本文の抜粋:
有効期限は「47日」へ

SSL証明書の手動管理は限界に 2026年の“更新ラッシュ”で障害続出を防ぐには

2026年3月、SSL証明書の最大有効期間が200日に短縮された。手作業による管理ではいずれ致命的なシステム障害を招く恐れがある。AWSやGartnerが警鐘を鳴らす中、破綻を防ぐために今すぐ取り組むべき対策とは。

 手作業でのSSL/TLSサーバ証明書(以下、SSL証明書)の管理に頼る企業は、時間との戦いを強いられている。2026年3月15日(協定世界時、以下同じ)に200日への期間短縮が施行されたため、そのころに発行・更新された証明書は、同年9月から10月にかけて一斉に最初の有効期限を迎えるからだ。

 調査会社Gartnerのアナリストであるサラ・アーモンド氏は、「最初の更新作業が始まったとき、企業はその現実の厳しさを肌で実感するはずだ」と指摘する。認証局(CA)および証明書ライフサイクル管理(CLM)の提供企業であるSectigoのCTO(最高技術責任者)、ニック・フランス氏もこれに同意する。準備が遅れている企業にとって2026年9月と10月の更新時期は「目を覚まさせるための厳しい警鐘」になるとフランス氏は表現する。

 今回の変更は、証明書の有効期間に関する一連のルールの始まりに過ぎない。デジタル証明書の標準基準を定める業界団体CA/Browser Forumが打ち出した段階的な方針によって、有効期間は2027年3月15日に100日へ、2029年3月15日には47日にまで短縮される。

 この期間短縮は、純粋にセキュリティを理由とした措置だ。専門家やCAは、顧客の信頼を損ない業務を止めてしまう、甚大な被害を伴うシステム停止や情報漏えいを防ぐため、直ちに対策を講じるよう呼び掛けている。システム停止の悪夢を回避し、次々と変わるルールを生き抜くために、企業は何をすべきなのか。

取り組む課題:
1: SSL証明書についての本文によると、2027年3月15日に最大有効期間は何日になりますか。
2: SSL証明書についての本文のうち、「調査会社Gartnerのアナ」から「なるとフランス氏は表現する。」までを、その言葉も含めてそのまま書き写してください。

提供された情報:
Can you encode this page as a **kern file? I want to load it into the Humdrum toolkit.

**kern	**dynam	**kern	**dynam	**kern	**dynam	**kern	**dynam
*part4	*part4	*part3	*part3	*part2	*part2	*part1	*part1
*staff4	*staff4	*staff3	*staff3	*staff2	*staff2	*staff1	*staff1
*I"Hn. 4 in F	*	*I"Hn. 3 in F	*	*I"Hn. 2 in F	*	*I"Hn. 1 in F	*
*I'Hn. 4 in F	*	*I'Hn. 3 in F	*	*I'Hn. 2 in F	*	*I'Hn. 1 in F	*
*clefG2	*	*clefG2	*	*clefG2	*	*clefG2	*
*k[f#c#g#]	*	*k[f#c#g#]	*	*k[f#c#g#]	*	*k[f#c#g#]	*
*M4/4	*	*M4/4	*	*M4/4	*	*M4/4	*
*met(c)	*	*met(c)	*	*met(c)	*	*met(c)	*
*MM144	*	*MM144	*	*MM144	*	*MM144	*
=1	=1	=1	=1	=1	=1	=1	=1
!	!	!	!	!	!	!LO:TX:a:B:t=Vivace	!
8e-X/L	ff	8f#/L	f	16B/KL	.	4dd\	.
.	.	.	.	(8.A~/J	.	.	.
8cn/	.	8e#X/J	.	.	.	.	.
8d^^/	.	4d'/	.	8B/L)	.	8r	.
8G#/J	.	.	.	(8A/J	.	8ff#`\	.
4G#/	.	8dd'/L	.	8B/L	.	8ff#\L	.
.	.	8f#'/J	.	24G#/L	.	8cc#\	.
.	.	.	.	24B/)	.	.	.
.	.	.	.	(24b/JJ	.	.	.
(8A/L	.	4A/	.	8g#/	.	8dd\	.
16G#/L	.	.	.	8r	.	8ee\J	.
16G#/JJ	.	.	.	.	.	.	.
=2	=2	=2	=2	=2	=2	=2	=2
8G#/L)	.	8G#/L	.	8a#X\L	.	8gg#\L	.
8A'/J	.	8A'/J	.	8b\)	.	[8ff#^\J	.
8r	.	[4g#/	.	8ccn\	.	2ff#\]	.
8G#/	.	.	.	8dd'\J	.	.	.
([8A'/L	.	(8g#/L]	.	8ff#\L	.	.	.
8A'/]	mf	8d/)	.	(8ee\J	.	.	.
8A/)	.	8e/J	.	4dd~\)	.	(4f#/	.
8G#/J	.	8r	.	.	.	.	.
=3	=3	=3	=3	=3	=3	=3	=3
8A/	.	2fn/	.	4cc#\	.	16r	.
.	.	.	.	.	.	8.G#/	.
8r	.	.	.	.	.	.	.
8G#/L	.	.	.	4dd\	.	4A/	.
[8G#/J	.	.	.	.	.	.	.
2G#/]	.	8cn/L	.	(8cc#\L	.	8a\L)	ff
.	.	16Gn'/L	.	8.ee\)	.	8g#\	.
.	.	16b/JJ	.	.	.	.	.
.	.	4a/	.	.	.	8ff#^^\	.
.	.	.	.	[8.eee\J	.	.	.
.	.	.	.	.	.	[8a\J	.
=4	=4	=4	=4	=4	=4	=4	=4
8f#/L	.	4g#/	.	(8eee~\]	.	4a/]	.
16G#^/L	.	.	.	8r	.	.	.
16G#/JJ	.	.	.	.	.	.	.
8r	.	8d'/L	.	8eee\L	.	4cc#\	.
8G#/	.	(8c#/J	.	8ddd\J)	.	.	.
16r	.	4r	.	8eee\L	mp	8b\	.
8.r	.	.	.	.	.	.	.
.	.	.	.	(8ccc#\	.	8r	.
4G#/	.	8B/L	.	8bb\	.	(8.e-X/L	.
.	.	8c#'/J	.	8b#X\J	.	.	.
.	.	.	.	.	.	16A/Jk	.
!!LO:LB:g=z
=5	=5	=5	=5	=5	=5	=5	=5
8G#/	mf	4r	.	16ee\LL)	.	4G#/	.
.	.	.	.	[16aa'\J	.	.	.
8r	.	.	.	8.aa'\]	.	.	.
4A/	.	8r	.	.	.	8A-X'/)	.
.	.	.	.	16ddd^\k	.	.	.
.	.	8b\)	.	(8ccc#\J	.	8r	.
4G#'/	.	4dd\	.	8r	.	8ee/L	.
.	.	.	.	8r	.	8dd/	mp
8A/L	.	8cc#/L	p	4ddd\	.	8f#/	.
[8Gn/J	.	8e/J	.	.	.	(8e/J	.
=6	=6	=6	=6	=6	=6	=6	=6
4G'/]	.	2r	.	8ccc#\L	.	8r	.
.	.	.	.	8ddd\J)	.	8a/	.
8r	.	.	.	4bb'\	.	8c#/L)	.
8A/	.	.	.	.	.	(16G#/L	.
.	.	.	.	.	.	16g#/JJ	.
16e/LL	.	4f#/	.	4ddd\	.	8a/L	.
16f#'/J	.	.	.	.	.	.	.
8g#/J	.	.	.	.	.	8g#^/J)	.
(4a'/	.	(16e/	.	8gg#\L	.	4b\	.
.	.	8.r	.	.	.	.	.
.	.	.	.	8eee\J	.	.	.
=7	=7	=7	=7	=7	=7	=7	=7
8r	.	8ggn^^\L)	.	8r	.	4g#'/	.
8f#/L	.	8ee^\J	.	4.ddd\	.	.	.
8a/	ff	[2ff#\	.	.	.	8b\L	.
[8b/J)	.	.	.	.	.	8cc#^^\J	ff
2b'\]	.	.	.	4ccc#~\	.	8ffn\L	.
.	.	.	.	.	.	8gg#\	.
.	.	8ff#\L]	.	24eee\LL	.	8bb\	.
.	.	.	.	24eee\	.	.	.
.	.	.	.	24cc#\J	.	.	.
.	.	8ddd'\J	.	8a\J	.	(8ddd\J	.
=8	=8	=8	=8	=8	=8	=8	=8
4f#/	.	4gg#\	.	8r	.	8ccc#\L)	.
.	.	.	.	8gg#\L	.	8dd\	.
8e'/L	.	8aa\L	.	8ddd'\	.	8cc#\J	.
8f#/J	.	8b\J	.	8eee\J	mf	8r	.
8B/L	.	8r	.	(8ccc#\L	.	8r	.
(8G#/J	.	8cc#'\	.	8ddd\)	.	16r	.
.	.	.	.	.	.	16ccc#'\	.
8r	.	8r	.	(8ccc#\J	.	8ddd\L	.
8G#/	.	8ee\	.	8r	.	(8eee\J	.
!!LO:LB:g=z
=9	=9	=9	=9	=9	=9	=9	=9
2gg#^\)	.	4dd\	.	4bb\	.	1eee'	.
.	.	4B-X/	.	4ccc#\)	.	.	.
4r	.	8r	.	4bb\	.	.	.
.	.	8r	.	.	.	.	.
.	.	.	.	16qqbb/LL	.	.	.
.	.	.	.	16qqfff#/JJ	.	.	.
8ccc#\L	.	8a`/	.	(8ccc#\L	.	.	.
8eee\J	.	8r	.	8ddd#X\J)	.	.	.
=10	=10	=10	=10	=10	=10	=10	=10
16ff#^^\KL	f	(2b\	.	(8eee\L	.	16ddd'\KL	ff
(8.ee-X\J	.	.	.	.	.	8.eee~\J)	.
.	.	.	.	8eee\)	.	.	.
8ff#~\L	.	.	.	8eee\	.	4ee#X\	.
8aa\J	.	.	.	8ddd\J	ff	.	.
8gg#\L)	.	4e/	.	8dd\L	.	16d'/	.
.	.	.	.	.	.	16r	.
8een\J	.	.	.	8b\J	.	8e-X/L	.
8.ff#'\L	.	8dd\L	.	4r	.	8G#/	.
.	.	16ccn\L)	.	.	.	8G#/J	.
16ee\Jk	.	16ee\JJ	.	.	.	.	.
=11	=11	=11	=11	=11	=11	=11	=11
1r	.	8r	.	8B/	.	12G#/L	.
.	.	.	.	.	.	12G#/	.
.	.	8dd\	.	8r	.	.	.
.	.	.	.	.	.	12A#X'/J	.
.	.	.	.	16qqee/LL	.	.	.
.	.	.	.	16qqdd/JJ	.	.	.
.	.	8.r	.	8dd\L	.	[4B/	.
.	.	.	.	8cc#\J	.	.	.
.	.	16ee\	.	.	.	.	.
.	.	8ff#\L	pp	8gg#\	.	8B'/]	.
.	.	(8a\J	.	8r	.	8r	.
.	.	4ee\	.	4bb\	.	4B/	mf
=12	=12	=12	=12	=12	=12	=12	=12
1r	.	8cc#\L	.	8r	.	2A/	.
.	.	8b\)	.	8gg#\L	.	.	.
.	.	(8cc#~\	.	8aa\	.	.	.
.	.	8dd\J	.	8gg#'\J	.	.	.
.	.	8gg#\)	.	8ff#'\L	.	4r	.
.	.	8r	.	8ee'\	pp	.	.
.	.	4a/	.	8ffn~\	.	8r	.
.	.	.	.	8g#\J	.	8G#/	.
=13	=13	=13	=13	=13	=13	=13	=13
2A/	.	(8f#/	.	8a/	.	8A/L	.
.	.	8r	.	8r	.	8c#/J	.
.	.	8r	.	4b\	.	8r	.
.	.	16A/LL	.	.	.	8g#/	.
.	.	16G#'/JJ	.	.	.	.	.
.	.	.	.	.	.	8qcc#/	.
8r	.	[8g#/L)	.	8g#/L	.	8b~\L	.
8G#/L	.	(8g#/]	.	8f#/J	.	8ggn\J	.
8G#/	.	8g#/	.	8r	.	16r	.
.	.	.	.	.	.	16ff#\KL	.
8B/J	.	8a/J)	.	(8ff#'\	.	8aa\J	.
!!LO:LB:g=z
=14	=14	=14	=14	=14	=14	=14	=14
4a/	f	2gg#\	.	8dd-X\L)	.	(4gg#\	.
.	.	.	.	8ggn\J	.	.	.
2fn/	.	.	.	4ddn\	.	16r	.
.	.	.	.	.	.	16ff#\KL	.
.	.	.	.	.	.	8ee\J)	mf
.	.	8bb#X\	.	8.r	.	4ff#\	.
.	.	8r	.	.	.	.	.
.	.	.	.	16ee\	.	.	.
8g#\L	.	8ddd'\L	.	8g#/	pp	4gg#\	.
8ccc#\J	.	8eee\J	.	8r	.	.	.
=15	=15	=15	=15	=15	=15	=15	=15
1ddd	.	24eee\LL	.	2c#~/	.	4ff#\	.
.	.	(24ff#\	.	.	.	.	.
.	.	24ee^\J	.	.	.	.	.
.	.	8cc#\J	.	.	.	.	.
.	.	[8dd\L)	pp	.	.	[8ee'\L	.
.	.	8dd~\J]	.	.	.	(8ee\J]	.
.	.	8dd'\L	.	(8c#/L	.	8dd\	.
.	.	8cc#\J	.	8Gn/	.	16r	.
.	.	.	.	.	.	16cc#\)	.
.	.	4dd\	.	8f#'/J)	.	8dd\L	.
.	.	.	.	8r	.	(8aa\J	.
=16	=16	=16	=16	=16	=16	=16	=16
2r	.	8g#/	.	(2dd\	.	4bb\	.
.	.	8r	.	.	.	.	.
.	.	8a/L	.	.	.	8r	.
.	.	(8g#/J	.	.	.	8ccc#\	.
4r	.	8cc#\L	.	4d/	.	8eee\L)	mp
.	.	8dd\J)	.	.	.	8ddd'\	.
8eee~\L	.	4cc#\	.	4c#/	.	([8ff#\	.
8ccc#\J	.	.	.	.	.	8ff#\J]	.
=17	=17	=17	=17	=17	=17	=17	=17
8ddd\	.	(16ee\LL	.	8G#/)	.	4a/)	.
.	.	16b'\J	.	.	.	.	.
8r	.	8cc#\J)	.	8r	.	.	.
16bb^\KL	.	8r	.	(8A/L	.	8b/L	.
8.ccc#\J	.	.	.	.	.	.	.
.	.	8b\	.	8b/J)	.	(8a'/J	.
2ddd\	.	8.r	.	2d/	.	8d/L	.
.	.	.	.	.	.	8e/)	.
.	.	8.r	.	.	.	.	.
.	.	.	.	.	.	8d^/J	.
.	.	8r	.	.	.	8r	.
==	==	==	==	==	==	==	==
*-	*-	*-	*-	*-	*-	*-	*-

解答欄:
1: 100日

2:
調査会社Gartnerのアナリストであるサラ・アーモンド氏は、「最初の更新作業が始まったとき、企業はその現実の厳しさを肌で実感するはずだ」と指摘する。認証局(CA)および証明書ライフサイクル管理(CLM)の提供企業であるSectigoのCTO(最高技術責任者)、ニック・フランス氏もこれに同意する。準備が遅れている企業にとって2026年9月と10月の更新時期は「目を覚まさせるための厳しい警鐘」になるとフランス氏は表現する。